A motocicleta, na sua opinião, é apenas o elo entre os associados. O importante é o sujeito que vai em cima da moto, diz Pielak, que tem uma Virago 535/99. Um detalhe importante: eles não gostam de ser chamados de motoqueiros. Somos motociclistas, caras que curtem a moto.
O Moto Clube Pés Vermelhos é suporte da filial carioca do Hells Angels, um dos clubes mais antigos do mundo, que teve início nos Estados Unidos e atualmente está disseminado em todo o mundo.
Fã de nomes como Creedence Clewater, Eagles e Dire Straits, Pielak assume: a turma curte um som da época do sexo, drogas e rocknroll, que lembra um tempo em que se pedia liberdade através das drogas, do jeito de se vestir... hoje isso é quase uma lenda, analisa. Eduardo Limão frisa que o que existe é um movimento mais organizado e forte. A nossa filosofia se transformou em algo que a gente precisa no dia-a-dia, assim que sai do trabalho, para acabar com o stress, alega.
O clube tem motociclistas de 25 anos a 62 anos. A amizade e o companheirismo são a base da convivência do grupo. Aos sábados, eles se reúnem na sede da Avenida Higienópolis para curtir um churrasco e bater papo. Os encontros se repetem às quintas-feiras. A festa é garantida.

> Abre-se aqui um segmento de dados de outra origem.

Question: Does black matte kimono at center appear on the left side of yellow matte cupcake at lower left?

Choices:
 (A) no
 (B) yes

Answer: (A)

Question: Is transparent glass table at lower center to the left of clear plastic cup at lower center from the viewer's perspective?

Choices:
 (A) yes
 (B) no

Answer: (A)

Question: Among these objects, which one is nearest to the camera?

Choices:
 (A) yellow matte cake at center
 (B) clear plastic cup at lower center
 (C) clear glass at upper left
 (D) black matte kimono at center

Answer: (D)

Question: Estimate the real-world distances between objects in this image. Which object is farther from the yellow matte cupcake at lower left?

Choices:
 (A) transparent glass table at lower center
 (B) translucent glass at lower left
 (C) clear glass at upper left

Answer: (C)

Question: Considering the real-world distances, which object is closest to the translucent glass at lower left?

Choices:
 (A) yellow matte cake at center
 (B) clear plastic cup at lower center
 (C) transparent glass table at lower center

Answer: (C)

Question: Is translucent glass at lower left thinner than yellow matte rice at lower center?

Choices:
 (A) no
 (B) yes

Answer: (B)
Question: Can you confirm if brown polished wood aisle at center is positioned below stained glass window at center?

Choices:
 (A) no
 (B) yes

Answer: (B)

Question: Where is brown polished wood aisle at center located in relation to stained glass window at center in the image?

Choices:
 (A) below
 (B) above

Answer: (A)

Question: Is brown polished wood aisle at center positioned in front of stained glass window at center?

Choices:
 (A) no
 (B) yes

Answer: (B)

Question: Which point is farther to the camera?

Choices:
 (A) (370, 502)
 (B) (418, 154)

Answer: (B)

Mas ingressar nesse clube não é tão fácil assim: tem até reunião com votação. Se qualquer pessoa do grupo for contra a adesão, o cara fica no cabide até resolver o problema. Se não acertar, não entra, avisa. O tempo de observação do novato dura em média quatro meses. Um colete jeans é a marca do associado Pés Vermelhos.
Luiz Carlos Pielak define o Moto Clube como uma espécie de irmandade que agrupa apenas homens. O Pés Vermelhos teve uma única sócia, que mudou para Curitiba, mas continua cadastrada. De certa forma, as esposas e namoradas fazem parte do clube, só que se reúnem em outro lugar e às vezes viajam conosco, observa.

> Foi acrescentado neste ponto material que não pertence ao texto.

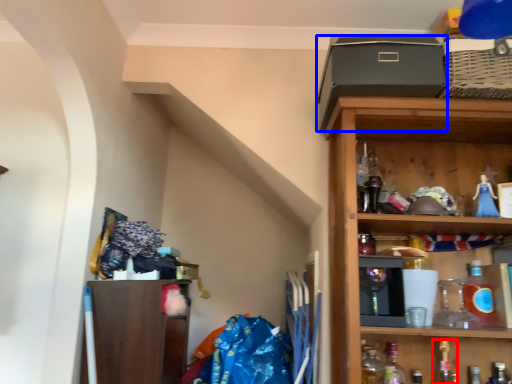
Question: Which object is further to the camera taking this photo, bottle (highlighted by a red box) or box (highlighted by a blue box)?

Choices:
 (A) bottle
 (B) box

Answer: (A)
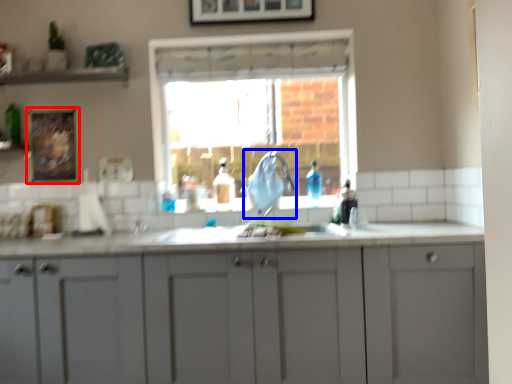
Question: Among these objects, which one is nearest to the camera, picture frame (highlighted by a red box) or faucet (highlighted by a blue box)?

Choices:
 (A) picture frame
 (B) faucet

Answer: (B)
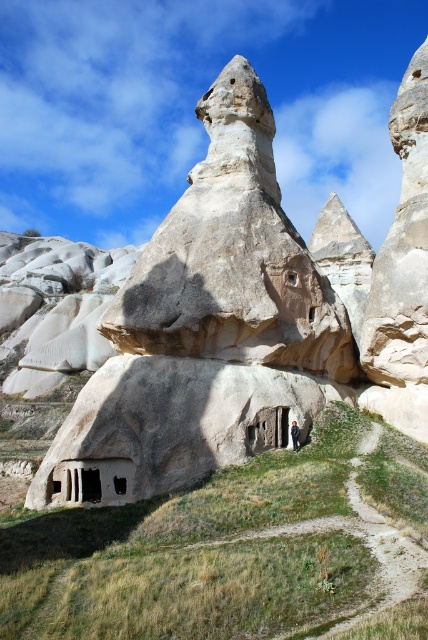
Question: Is beige stone rock formation at center below smooth beige rock formation at center?

Choices:
 (A) yes
 (B) no

Answer: (B)

Question: Which of the following is the farthest from the observer?

Choices:
 (A) (285, 444)
 (B) (296, 445)
 (C) (225, 481)

Answer: (A)

Question: Can you confirm if beige stone rock formation at center is positioned below smooth beige rock formation at center?

Choices:
 (A) yes
 (B) no

Answer: (B)

Question: Which object is positioned farthest from the smooth beige rock formation at center?

Choices:
 (A) light brown leather jacket at center
 (B) beige stone rock formation at center

Answer: (A)

Question: Estimate the real-world distances between objects in this image. Which object is farther from the light brown leather jacket at center?

Choices:
 (A) beige stone rock formation at center
 (B) smooth beige rock formation at center

Answer: (A)

Question: Can you confirm if smooth beige rock formation at center is bigger than light brown leather jacket at center?

Choices:
 (A) yes
 (B) no

Answer: (A)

Nas viagens, as motos estão prontas logo cedo para pegar a estrada. Geralmente para fazer passeios em grupo ou participar de eventos. Desligados os motores barulhentos, começa a festa: muita música, brincadeiras e bate-papo. Mas às vezes o roteiro é mais extenso. O bioquímico Albino Zanatta, 47 anos, fez sua primeira grande viagem com sua Yamaha TDM 850. Saiu de Londrina com dois amigos e foi parar no Chuí (extremo sul do Brasil). A nova aventura é chegar ao Ushuaia, na Patagônia Argentina.

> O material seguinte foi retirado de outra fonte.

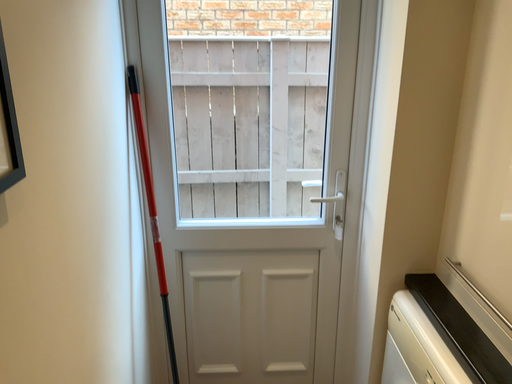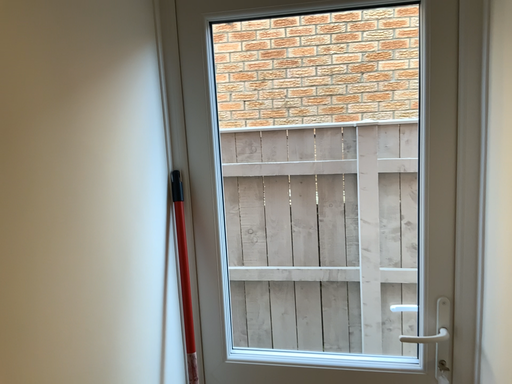
Question: Which way did the camera rotate in the video?

Choices:
 (A) rotated left
 (B) rotated right

Answer: (A)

Da mesma forma que os personagens de Sem Destino, os motociclistas ainda hoje sofrem preconceitos. A maneira de se vestir, com calças de couro, coletes, jaquetas ou lenços na cabeça, acaba criando impressões equivocadas. Histórias que comprovem esse fato não faltam. O comerciante Luiz Paulo, de Cornélio Procópio, foi a uma festa em Joinvillle (SC) com três amigos e, claro, suas motos. Tentamos várias vezes pedir um chope. Ninguém atendeu. Fomos embora. Na saída, notaram que havia um pelotão de choque da polícia, chamado para tirar os quatro homens da festa. Um perigo!
O site do Moto Clube Pés Vermelhos é www.geocities.com/pes_vermelhos. Uma dica para os fãs de Easy Rider: a editora Rocco está lançando no Brasil, pela coleção Artemídia, o livro Sem Destino, em que o norte-americano Lee Hill desvenda os bastidores do filme.